The Bill & Melinda Gates Foundation, which handpicked 15 states for $250,000 each in funding to help them prepare their Race to the Top Fund applications, is going to offer assistance to the remaining 35 states—if they meet eight education reform criteria.
That’s according to a memo Vicki Phillips, the foundation’s director of education, college ready, sent yesterday to the National Governors Association and the Council of Chief State School Officers.
But before states can get an unspecified amount of money, they must meet eight criteria (outlined in Phillips’ memo) that mirror the criteria by which the U.S. Department of Education has proposed judging applications for $4 billion in aid under the education-reform competition.
The Gates Foundation criteria includes whether states have signed onto the NGA-CCSSO common standards effort, whether they have alternative routes to teacher certification, and whether they have no firewall barring the use of student achievement data in teacher evaluations.
Chris Williams, a spokesman for the foundation, said he couldn’t say how much money states might receive, either individually or collectively. He also wouldn’t elaborate on why the Gates Foundation decided to open up its resources to the rest of the country.
However, Phillips’ email gives a clue, indicating that whatever the National Governors Association and the Council of Chief State School Officers said to foundation officials in response to the Chosen 15 was effective. In her email, Phillips indicates the change was the result of “much discussion and careful consideration of your feedback.”
UPDATE: Dane Linn, the education division director of the NGA’s Center for Best Practices, said that there was concern—especially in this economic downturn—that some states would have an advantage over others. “We are really pleased that Gates will make investments that will put everyone on equal footing,” he said this morning. “We’ve got to create national momentum. We can’t have reform in just [a few] states.”
The foundation’s initial Chosen 15 were: Arkansas, Arizona, Florida, Georgia, Kentucky, Louisiana, Massachusetts, Minnesota, New Mexico, New York, North Carolina, Ohio, Pennsylvania, Tennessee, and Texas.
After these states were chosen, there was a lot of discussion in the ed policy world that these 15 had an early edge in Race to the Top.
It’s clear these states are still foundation favorites. Phillips’ email says: “These states...are poised to successfully scale reform efforts that can dramatically improve student achievement. Accordingly, these states will be targets for further foundation investment provided they continue to follow through on these commitments.”

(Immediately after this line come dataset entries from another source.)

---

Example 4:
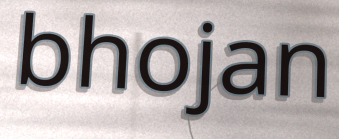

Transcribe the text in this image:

bhojan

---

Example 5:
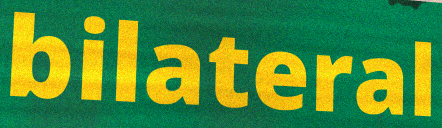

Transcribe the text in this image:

bilateral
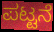
ಪಟ್ಟನೆ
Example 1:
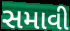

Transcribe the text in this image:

સમાવી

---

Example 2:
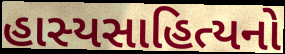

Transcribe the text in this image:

હાસ્યસાહિત્યનો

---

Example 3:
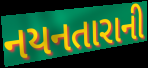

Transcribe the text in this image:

નયનતારાની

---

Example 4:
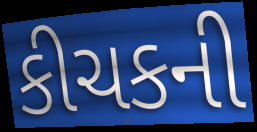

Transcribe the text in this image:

કીચકની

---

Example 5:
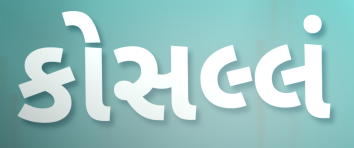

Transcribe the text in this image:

કોસલ્લં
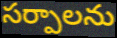
సర్పాలను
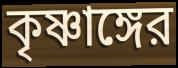
কৃষ্ণাঙ্গের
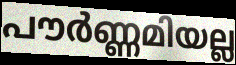
പൗർണ്ണമിയല്ല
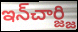
ఇన్‌చార్జ్జి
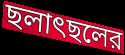
ছলাৎছলের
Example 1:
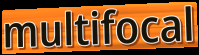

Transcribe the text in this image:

multifocal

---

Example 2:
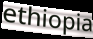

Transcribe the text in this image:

ethiopia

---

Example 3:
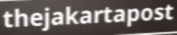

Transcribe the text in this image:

thejakartapost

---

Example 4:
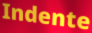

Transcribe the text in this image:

Indente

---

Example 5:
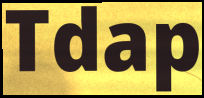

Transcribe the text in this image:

Tdap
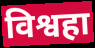
विश्वहा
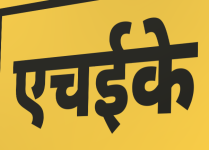
एचईके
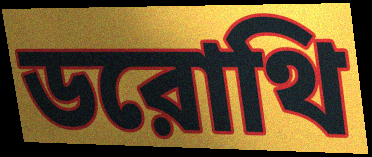
ডরোথি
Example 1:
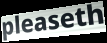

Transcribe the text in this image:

pleaseth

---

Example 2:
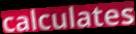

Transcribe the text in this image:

calculates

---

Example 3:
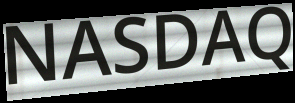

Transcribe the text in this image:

NASDAQ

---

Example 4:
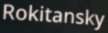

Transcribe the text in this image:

Rokitansky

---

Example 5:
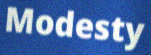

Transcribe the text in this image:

Modesty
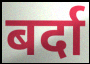
बर्दा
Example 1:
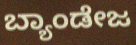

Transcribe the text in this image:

ಬ್ಯಾಂಡೇಜ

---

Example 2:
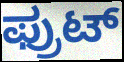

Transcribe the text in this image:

ಫ್ರುಟ್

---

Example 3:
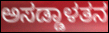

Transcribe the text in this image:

ಅಸಡ್ಡಾಳತನ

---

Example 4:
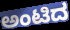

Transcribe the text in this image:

ಅಂಟಿದ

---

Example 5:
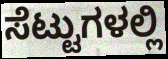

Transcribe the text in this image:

ಸೆಟ್ಟುಗಳಲ್ಲಿ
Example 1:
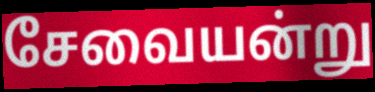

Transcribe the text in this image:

சேவையன்று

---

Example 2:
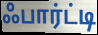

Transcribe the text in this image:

ஃபார்ட்டி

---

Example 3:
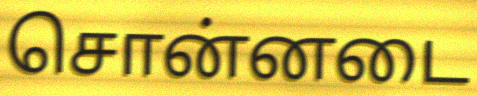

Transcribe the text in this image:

சொன்னடை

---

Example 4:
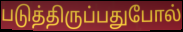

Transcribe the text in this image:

படுத்திருப்பதுபோல்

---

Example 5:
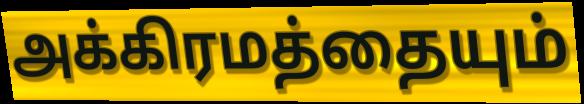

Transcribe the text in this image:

அக்கிரமத்தையும்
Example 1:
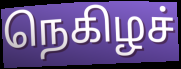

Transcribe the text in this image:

நெகிழச்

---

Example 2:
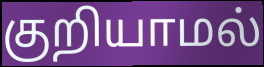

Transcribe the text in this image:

குறியாமல்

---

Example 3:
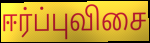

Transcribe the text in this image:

ஈர்ப்புவிசை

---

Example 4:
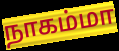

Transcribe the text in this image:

நாகம்மா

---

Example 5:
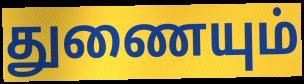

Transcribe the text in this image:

துணையும்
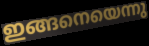
ഇങ്ങനെയെന്നു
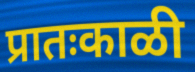
प्रातःकाळी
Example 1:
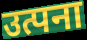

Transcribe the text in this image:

उत्पना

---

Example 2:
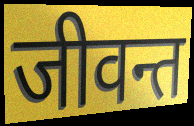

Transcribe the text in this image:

जीवन्त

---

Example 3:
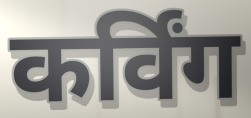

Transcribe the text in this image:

कर्विंग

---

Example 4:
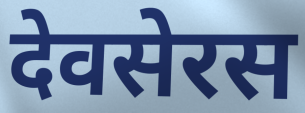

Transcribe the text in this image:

देवसेरस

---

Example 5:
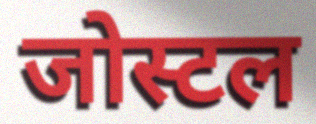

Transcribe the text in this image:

जोस्टल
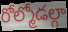
రోల్మోడల్గా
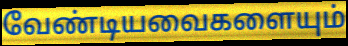
வேண்டியவைகளையும்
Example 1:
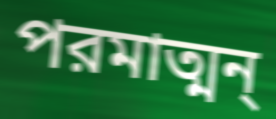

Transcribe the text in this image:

পরমাত্মন্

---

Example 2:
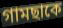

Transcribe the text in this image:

গামছাকে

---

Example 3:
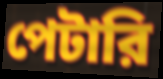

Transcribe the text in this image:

পেটারি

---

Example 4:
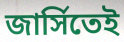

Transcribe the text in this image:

জার্সিতেই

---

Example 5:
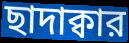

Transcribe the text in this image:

ছাদাক্বার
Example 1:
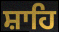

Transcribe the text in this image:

ਸ਼ਾਹਿ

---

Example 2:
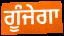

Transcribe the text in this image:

ਗੂੰਜੇਗਾ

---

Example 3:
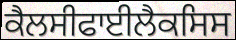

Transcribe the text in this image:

ਕੈਲਸੀਫਾਈਲੈਕਸਿਸ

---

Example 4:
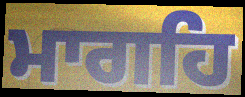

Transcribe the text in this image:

ਮਾਗਹਿ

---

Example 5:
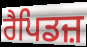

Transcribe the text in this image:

ਰੈਪਿਡਜ਼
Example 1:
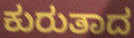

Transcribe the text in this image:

ಕುರುತಾದ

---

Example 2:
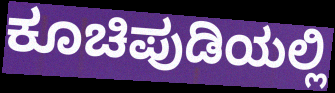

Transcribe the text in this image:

ಕೂಚಿಪುಡಿಯಲ್ಲಿ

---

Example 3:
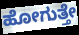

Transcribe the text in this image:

ಹೋಗುತ್ತೇ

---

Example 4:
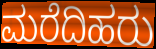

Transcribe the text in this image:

ಮರೆದಿಹರು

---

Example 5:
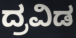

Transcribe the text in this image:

ದ್ರವಿಡ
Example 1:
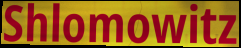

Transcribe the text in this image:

Shlomowitz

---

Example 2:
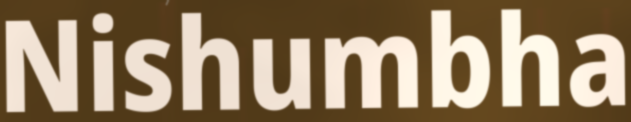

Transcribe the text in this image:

Nishumbha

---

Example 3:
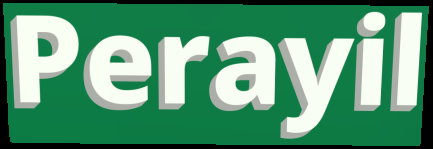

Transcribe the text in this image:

Perayil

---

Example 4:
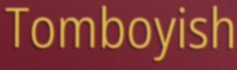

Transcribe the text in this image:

Tomboyish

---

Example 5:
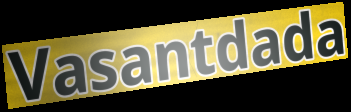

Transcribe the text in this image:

Vasantdada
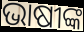
ଭାଷୀଙ୍କ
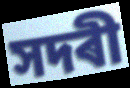
সদৰী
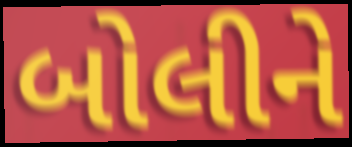
બોલીને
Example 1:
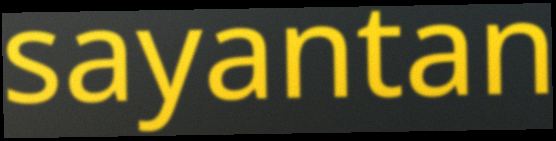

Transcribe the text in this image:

sayantan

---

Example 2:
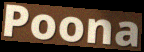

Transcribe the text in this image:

Poona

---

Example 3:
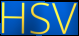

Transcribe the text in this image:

HSV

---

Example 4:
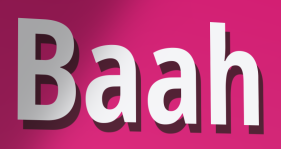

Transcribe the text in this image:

Baah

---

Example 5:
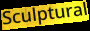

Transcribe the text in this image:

Sculptural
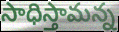
సాధిస్తామన్న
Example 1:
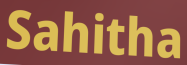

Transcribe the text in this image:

Sahitha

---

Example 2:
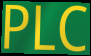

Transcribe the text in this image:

PLC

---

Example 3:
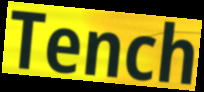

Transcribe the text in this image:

Tench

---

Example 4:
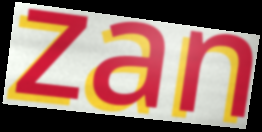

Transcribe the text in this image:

zan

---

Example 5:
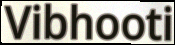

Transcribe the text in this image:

Vibhooti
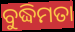
ବୁଦ୍ଧିମତା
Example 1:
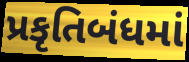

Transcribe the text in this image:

પ્રકૃતિબંધમાં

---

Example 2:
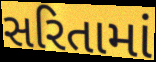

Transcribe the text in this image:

સરિતામાં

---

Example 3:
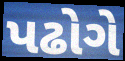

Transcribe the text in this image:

પઢોગે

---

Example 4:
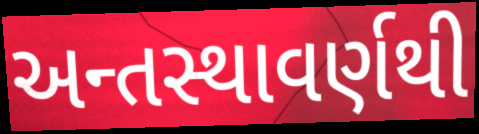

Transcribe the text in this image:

અન્તસ્થાવર્ણથી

UPDATE: I should point out that Gates is going to use the Arabella Legacy Fund to serve as the middleman for this grant. This is a grant management group that Gates has used before for some of its global health initiatives. Arabella staff will be the ones to run what seems to be the official warm-up to the Race to the Top—they will, on behalf of Gates, review the grant proposals from the states, answer questions, make the awards, and execute contracts.